Researchers at Henry Ford Hospital in Detroit present a case study in which "dystexia" was the only symptom of a stroke. The patient had no trouble speaking, only texting.

Elizabeth Armstrong Moore
Elizabeth Armstrong Moore is based in Portland, Oregon, and has written for Wired, The Christian Science Monitor, and public radio. Her semi-obscure hobbies include climbing, billiards, board games that take up a lot of space, and piano.
Elizabeth Armstrong Moore
2 min read
More stories are surfacing of people's garbled messages revealing a stroke. Fleur Costello's husband called emergency services after she posted a nonsensical message on Facebook and was later determined to have had a stroke. She survived. Screenshot by Chris Matyszczyk/CNET

Shortly before midnight on a recent business trip to Detroit, a 40-year-old man sent his wife the following text messages over the course of two minutes:

"Oh baby your"

"I am happy."

"I am out of it, just woke up, can't make sense, I can't even type, call if ur awake, love you."

Concerned, his wife had him go to a hospital the next morning, where a routine bed test -- including assessment of fluency of speech, reading, writing, and comprehension -- indicated he was fine. The doctors did note a very slight slackness on one side of his face. Then they handed him a smartphone and asked him to type, "The doctor needs a new BlackBerry."

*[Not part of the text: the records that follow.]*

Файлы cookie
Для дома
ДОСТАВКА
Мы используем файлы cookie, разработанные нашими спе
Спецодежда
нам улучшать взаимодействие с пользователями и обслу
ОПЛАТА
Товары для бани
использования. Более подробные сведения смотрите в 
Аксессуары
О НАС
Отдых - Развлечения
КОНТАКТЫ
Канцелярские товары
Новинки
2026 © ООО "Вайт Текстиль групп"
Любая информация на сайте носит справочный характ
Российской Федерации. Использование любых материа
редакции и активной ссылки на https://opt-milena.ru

He texted, "Tjhe Doctor nddds a new bb," looked it over, and concluded that his message contained no errors. (He was also, it seems, unable to crack any BlackBerry jokes.)

Researchers at Henry Ford Hospital in Detroit say this case study illustrates how "dystexia," coined during a similar case several months ago, can sometimes be the only sign of a stroke. They are presenting their report next week at the annual scientific meeting of the American Academy of Neurology in San Diego.

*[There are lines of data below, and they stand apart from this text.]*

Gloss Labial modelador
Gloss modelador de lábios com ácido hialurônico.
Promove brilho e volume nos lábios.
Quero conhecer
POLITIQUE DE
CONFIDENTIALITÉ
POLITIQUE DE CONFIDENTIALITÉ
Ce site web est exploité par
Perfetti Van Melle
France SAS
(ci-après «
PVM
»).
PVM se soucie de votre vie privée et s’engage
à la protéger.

Because of his inability to type coherently and then see that his typing was garbled, doctors were able to diagnose an acute ischemic stroke, where a clot blocks blood supply to part of the brain. Stroke-related aphasia, which is when someone loses the ability to form or understand language, can be easily missed, as this case demonstrates, and the resulting stroke(s) can go on to cause permanent brain damage and death.

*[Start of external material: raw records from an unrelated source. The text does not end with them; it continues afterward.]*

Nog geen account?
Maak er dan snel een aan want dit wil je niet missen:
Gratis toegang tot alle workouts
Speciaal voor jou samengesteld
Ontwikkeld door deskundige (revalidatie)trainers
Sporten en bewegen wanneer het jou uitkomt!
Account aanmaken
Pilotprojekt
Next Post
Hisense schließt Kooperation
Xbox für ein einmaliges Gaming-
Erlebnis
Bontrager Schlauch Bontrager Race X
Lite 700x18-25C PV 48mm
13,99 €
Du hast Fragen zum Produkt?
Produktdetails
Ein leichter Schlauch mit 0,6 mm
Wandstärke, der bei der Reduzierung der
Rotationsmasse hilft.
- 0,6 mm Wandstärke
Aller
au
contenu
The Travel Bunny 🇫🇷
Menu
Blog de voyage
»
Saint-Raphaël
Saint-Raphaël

"Text messaging is a common form of communication with more than 75 billion texts sent each month," Dr. Omran Kaskar, lead author of the report and a neurologist at Henry Ford, said in a news release. "Besides the time-honored tests we use to determine aphasia in diagnosing stroke, checking for dystextia may well become a vital tool in making such a determination."

Kaskar also sees the time stamping of texts as a possible way to determine when a stroke begins, which could in turn determine what types of intervention and therapy make sense.